TASK DIRECTIONS →
Write out all the records exactly, and keep any images out.

____________

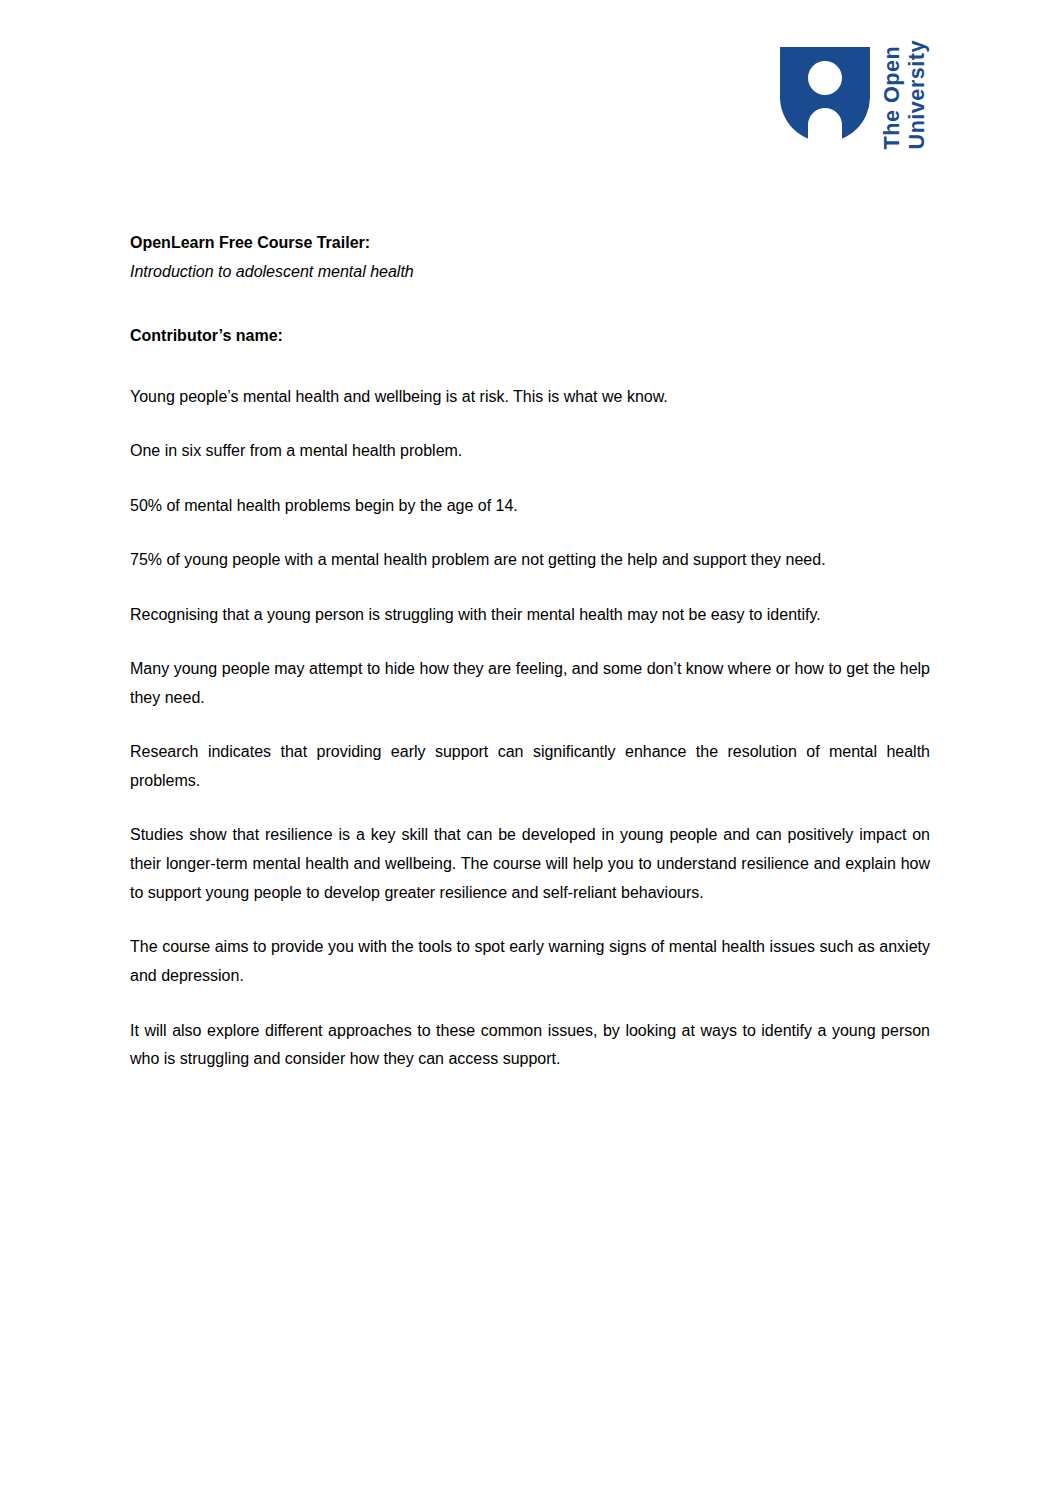The Open
University
OpenLearn Free Course Trailer:
Introduction to adolescent mental health
Contributor’s name:
Young people’s mental health and wellbeing is at risk. This is what we know.
One in six suffer from a mental health problem.
50% of mental health problems begin by the age of 14.
75% of young people with a mental health problem are not getting the help and support they need.
Recognising that a young person is struggling with their mental health may not be easy to identify.
Many young people may attempt to hide how they are feeling, and some don’t know where or how to get the help they need.
Research indicates that providing early support can significantly enhance the resolution of mental health problems.
Studies show that resilience is a key skill that can be developed in young people and can positively impact on their longer-term mental health and wellbeing. The course will help you to understand resilience and explain how to support young people to develop greater resilience and self-reliant behaviours.
The course aims to provide you with the tools to spot early warning signs of mental health issues such as anxiety and depression.
It will also explore different approaches to these common issues, by looking at ways to identify a young person who is struggling and consider how they can access support.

____________

TASK SOLUTION →
The Open
University
OpenLearn Free Course Trailer:
Introduction to adolescent mental health
Contributor’s name:
Young people’s mental health and wellbeing is at risk. This is what we know.
One in six suffer from a mental health problem.
50% of mental health problems begin by the age of 14.
75% of young people with a mental health problem are not getting the help and support they need.
Recognising that a young person is struggling with their mental health may not be easy to identify.
Many young people may attempt to hide how they are feeling, and some don’t know where or how to get the help they need.
Research indicates that providing early support can significantly enhance the resolution of mental health problems.
Studies show that resilience is a key skill that can be developed in young people and can positively impact on their longer-term mental health and wellbeing. The course will help you to understand resilience and explain how to support young people to develop greater resilience and self-reliant behaviours.
The course aims to provide you with the tools to spot early warning signs of mental health issues such as anxiety and depression.
It will also explore different approaches to these common issues, by looking at ways to identify a young person who is struggling and consider how they can access support.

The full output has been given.